14

23.1K 1.8K 1.3K
                                    

Öğle teneffüsünde 10-E'ye geçtim direkt. Sınıfta yalnızca birkaç kişi vardı. Birkaç kişiden biri de benimkiydi işte.

Sırasına oturduğumda bile başını sıradan kaldırmadı. Bakışlarımı yüzünde gezdirdim. Öyle derin uyumuştu ki dünyadan haberi yoktu sanki. Kolu üzerine yasladığı yanağı katlanmıştı ve kızarıp şişen dudakları aralanıp felçliymiş gibi iki yana dönmüştü. Ve bu görüntü ancak bu kadar güzel görünebilirdi.

"Hey." diye mırıldanıp dürttüm onu. Gözlerini araladı, başını sıradan kaldırıp kısık gözlerini bana dikti.

"Ne var?"

"Gece iyi uyuyamadın herhalde." dedim gülerek. Başını hafifçe yana eğdi.

"Pek değil."

"Neden?" Yanakları hafifçe allandı.

"Sen aşk falan deyince..." İstemsizce kahkaha attım. Buna bu kadar takıldığına inanamıyordum.

"Bulabildin mi bari kim olduğunu?" dedim gülümseyerek. Bakışlarını sırada dolandırdı.

"Bir süredir rüyalarıma giren biri var." Aklıma rüyasında sevgilisine sarıldığı gelince bakışlarımı kaçırıp gülümsemeye çalıştım. Pek istekli bir gülümseme değildi açıkcası.

"Bana kim olduğunu söyleyecek misin?" Başını hafifçe iki yana salladı. "Neden?"

"Utanç verici." Gülümsedim yine sinirle.

"Birini sevmek utanç verici mi sence?"

"Hayır, yani diyorum ki... Sevdiğim kişi... Sevdiğim kişinin o olması utanç verici."

"O zaman sevmiyorsun. Birini sevdiğinde her şeyiyle seversin ve bunu söylemek bile gurur verici gelir. Sevmek böyle bir şey değil mi zaten? Her şeyiyle her şekilde kabul etmek?" Yanaklarını şişirdi.

"Aşık değilim zaten. Aklıma takılıyor." diye mırıldandı. Bu alev alan göğsüme su serpen cümle oldu. Sıcaklığımın hafiflediğini hissederken sinirle havaya kalkan omuzlarım gevşedi.

"Olma. Kendin demedin mi, acıtır." Başıyla hafifçe onayladı. Sonra başını tekrar sıraya koydu. "Sen dün akşam yemeği yemedin. Sabah da kahvaltıda adam gibi bir şey yemedin. Şimdi bari yesene kantinde." Elini karnına koydu. "Doktora mı gitsek?"

"O ağrı... O sadece..." Kaşlarımı kaldırdım. Yanakları allaşırken yüzünü sıraya çevirip benden sakladı. Boğuk sesinden söylediklerini zor çıkardım. "O ağrı sadece senin yanında geliyor." Ve olduğum yerde kalakaldım.

"Ah..." Başımı eğdim, elimi enseme atıp parmaklarımı ense saçlarım arasında gezdirdim. "Özür dilerim."

"Bu senin suçun değil ki.
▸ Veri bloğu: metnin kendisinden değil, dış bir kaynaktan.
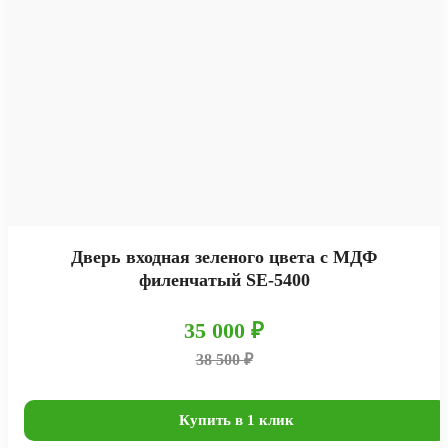
Дверь входная зеленого цвета с МДФ
филенчатый SE-5400
35 000 ₽
38 500 ₽
Купить в 1 клик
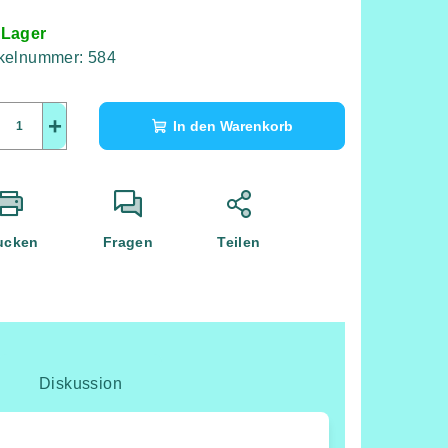
 Lager
ikelnummer:
584
+
In den Warenkorb
ucken
Fragen
Teilen
Diskussion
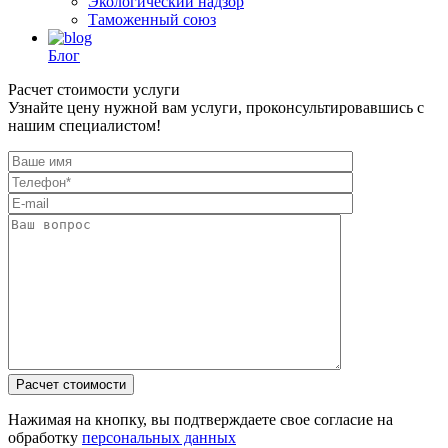
Экологический надзор
Таможенный союз
Блог
Расчет стоимости услуги
Узнайте цену нужной вам услуги, проконсультировавшись с
нашим специалистом!
Нажимая на кнопку, вы подтверждаете свое согласие на
обработку
персональных данных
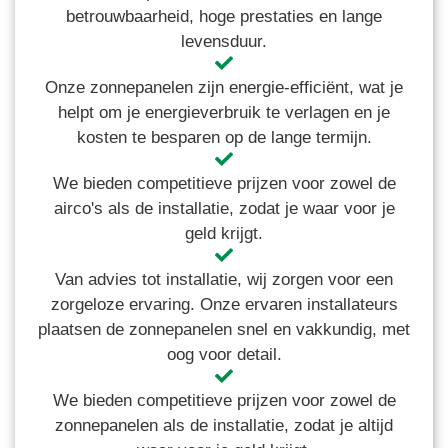
betrouwbaarheid, hoge prestaties en lange
levensduur.
Onze zonnepanelen zijn energie-efficiënt, wat je
helpt om je energieverbruik te verlagen en je
kosten te besparen op de lange termijn.
We bieden competitieve prijzen voor zowel de
airco's als de installatie, zodat je waar voor je
geld krijgt.
Van advies tot installatie, wij zorgen voor een
zorgeloze ervaring. Onze ervaren installateurs
plaatsen de zonnepanelen snel en vakkundig, met
oog voor detail.
We bieden competitieve prijzen voor zowel de
zonnepanelen als de installatie, zodat je altijd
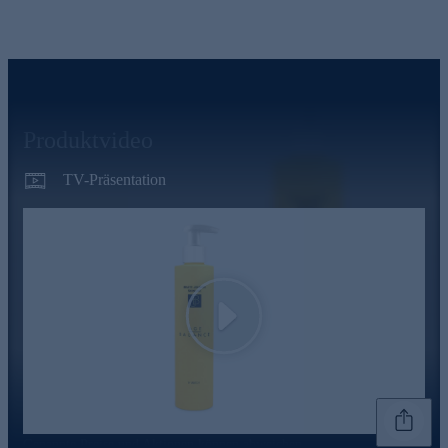
Produktvideo
TV-Präsentation
Play
Genannte Preise und Aktionen können abweichen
Bende bir problem var." Sanki beynim fazla çalışmaktan çökmüştü. Kafamdan dumanlar yükseliyormuş gibi hissediyordum.

"Be-ben sınıfıma çıkıyorum. Ödevimi yapmayı unutmuşum."

*

Okul çıkışında eve doğru yürürken Pizzacının önünden geçiyorduk. Yolun ortasında durduğumda o da durup bana döndü. Başımla işaret edip içeri girdim. O da peşimden tabi.

"Ne yapacağız burada?" diye mırıldandı sıkkın bir ifadeyle bana bakarak.
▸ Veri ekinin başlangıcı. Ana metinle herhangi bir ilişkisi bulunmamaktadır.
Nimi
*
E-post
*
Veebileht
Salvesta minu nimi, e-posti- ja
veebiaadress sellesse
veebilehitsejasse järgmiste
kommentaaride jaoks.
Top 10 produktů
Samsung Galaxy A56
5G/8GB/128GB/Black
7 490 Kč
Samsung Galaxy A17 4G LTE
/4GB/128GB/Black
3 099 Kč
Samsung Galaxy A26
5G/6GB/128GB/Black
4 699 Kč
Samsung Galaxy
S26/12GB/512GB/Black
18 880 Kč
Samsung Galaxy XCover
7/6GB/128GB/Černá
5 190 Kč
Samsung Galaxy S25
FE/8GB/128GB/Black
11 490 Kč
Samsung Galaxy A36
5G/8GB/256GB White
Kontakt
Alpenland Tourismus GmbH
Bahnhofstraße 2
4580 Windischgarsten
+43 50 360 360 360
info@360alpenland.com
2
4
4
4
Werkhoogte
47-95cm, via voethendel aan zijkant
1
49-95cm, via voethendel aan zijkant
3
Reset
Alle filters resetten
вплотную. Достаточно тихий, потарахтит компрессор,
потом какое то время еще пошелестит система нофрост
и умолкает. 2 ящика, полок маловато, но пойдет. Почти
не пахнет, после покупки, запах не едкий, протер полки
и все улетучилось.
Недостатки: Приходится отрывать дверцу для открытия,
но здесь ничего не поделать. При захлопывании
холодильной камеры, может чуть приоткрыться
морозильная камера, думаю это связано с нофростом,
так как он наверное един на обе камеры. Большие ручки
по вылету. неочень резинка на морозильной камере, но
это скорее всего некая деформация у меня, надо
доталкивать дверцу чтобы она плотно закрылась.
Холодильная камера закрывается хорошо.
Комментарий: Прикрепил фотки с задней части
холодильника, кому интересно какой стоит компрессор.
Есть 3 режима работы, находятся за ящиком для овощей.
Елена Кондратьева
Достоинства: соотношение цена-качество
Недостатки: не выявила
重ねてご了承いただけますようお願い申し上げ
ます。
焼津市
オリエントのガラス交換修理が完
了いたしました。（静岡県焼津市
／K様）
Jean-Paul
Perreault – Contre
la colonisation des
"Çiğköfte yiyeceğiz." dedim göz devirerek. Dudaklarını birbirine bastırdı. Kasaya ilerlediğimizde kendime karışık pizza istedim. Ona döndüğümde mal mal bana bakıyordu.

"Aç değilim."

"Gece yatakta uyumana izin vermem." dedim dişlerimi sıkarak. Kasadaki kız boğulur gibi öksürmeye başladığında şaşkınlıkla ona baktım. Tekrar Bora'ya döndüğümde gözlerini kocaman açmış, kıpkırmızı olmuştu.